Assignment:
Answer these questions from the article below about US Middle East policy:
(a) In what year did Jared Kushner give the interview in which he said he had "read 25 books" on the Middle East?
(b) On what date did a photo emerge of Joe Biden holding a book?
(c) Who wrote the book Biden was holding?

Source document:
★ ★ ★
Arabs know their history and won’t let it be repeated

Follow

Arabs know their history and won’t let it be repeated

Arabs know their history and won’t let it be repeated
A Palestinian boy walks to a potable water collection point in Jabalia, northern Gaza Strip, Feb. 17, 2025. (AFP)
Short Url

Jared Kushner, US President Donald Trump’s son-in-law, said in a 2020 interview that he had “read 25 books” on the Middle East. Such intellectual bravado would not matter if it were not for the fact that Kushner served as the president’s Middle East adviser during his first term and was essentially the main architect of Trump’s policies in the region.

Trump’s successor did not fare any better, as the Biden administration largely adhered to Trump’s major mistakes and ultimately sustained the Israeli genocide, which killed — as per the latest estimates — more than 55,000.

Joe Biden, too, proved to be a reader; although, unlike Kushner, he did not publicly brag about his intellectual prowess. On Nov. 29, a photo emerged of him holding a book by Palestinian historian Rashid Khalidi entitled “The Hundred Years’ War on Palestine: A History of Settler Colonialism and Resistance, 1917-2017.”
★ ★ ★
Information given:

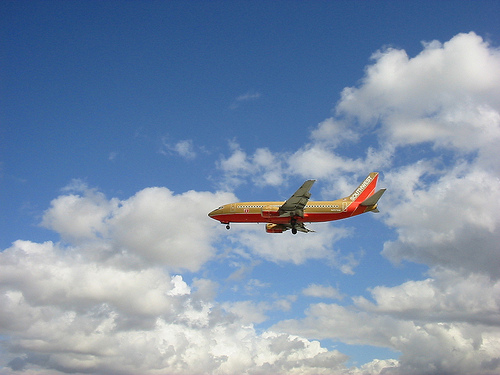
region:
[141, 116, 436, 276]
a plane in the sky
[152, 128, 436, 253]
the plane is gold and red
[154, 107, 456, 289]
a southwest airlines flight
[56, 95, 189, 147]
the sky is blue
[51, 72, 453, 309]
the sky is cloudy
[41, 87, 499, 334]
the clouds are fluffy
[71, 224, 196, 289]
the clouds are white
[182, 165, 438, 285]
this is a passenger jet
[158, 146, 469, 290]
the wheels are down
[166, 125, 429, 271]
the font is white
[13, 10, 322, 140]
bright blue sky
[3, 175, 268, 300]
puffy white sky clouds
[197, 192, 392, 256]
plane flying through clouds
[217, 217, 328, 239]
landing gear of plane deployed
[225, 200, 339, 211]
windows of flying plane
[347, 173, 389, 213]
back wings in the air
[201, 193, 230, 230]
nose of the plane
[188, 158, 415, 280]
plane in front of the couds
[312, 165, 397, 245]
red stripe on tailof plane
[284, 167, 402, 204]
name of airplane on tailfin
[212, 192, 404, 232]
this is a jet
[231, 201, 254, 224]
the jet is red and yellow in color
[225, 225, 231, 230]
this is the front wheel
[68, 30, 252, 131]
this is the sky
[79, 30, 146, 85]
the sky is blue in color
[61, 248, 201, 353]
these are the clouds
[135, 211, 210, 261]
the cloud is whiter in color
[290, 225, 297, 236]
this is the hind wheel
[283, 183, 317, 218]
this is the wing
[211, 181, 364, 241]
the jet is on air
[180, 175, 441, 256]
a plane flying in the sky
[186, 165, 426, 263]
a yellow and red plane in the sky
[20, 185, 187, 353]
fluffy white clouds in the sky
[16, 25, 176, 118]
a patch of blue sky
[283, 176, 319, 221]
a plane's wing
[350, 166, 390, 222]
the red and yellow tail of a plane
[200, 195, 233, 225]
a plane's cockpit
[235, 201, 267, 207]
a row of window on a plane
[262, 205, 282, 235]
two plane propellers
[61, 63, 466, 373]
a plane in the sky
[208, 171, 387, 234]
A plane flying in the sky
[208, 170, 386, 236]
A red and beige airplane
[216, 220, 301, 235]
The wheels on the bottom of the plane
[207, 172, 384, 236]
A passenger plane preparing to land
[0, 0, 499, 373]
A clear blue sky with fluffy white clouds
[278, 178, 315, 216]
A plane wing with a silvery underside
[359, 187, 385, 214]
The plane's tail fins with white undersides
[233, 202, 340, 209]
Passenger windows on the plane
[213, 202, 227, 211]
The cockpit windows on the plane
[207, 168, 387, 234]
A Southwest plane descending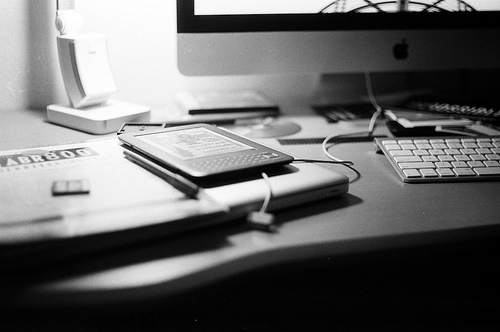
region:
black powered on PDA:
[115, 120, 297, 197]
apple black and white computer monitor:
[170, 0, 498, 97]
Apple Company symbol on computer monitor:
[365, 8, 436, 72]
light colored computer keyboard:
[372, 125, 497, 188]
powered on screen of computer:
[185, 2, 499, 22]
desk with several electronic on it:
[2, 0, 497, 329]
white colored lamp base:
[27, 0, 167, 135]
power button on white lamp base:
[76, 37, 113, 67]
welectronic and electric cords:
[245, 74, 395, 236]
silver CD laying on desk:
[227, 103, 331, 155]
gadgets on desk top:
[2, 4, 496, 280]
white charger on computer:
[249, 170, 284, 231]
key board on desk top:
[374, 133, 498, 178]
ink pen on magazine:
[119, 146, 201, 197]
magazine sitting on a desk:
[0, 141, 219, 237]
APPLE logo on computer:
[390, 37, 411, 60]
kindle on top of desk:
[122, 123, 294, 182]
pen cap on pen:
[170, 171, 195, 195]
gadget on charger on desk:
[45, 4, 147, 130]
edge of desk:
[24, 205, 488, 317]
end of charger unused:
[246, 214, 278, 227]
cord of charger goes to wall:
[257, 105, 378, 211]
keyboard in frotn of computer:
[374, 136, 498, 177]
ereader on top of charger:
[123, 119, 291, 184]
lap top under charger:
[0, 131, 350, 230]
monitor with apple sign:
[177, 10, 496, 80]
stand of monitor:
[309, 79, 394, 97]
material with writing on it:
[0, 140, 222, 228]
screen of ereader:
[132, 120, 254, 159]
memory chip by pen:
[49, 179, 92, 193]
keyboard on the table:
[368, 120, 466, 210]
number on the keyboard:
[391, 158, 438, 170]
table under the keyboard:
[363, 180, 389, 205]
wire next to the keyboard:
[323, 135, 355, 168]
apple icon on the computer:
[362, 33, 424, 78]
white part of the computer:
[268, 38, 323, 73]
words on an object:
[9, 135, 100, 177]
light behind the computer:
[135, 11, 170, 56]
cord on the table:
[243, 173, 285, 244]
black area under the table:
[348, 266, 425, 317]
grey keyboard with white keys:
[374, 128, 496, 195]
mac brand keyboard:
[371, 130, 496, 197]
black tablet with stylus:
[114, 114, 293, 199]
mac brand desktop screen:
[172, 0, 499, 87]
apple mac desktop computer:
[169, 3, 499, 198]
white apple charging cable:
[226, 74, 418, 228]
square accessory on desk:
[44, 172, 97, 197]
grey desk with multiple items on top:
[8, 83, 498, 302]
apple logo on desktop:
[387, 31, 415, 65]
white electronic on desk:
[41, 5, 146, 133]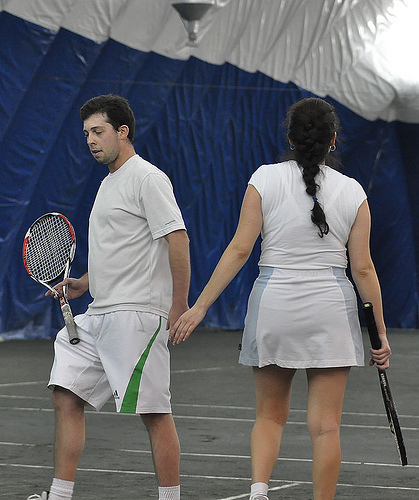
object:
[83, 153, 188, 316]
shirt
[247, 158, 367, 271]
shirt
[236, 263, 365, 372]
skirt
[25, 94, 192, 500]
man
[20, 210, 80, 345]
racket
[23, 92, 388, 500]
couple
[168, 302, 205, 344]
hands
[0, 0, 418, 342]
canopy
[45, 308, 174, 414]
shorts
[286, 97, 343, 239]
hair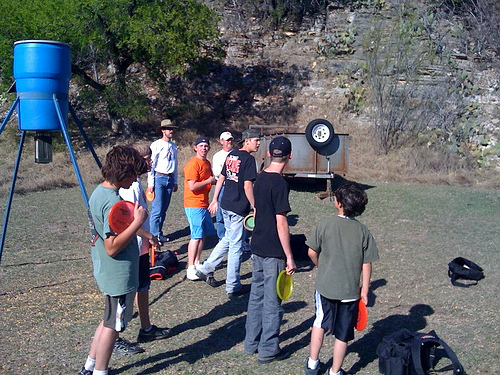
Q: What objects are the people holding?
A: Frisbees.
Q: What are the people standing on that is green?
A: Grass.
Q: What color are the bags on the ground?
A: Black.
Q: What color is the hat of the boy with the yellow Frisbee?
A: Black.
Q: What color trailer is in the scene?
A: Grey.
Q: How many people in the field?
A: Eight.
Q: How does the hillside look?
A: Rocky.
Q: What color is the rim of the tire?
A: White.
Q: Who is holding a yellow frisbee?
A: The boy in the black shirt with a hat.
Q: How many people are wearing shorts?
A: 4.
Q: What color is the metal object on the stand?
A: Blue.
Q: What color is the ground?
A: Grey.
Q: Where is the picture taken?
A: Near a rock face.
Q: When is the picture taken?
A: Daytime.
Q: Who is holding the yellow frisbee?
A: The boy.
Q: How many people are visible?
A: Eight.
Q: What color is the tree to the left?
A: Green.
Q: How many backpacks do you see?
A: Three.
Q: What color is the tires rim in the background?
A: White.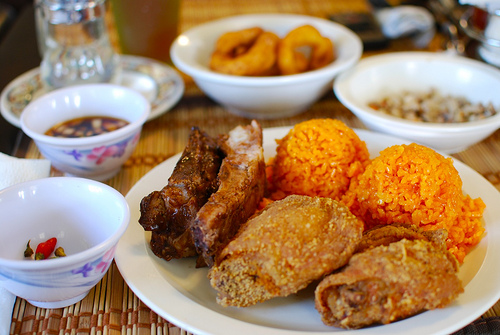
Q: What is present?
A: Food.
★ ★ ★
Solution:
(a) 2020
(b) Nov. 29
(c) Palestinian historian Rashid Khalidi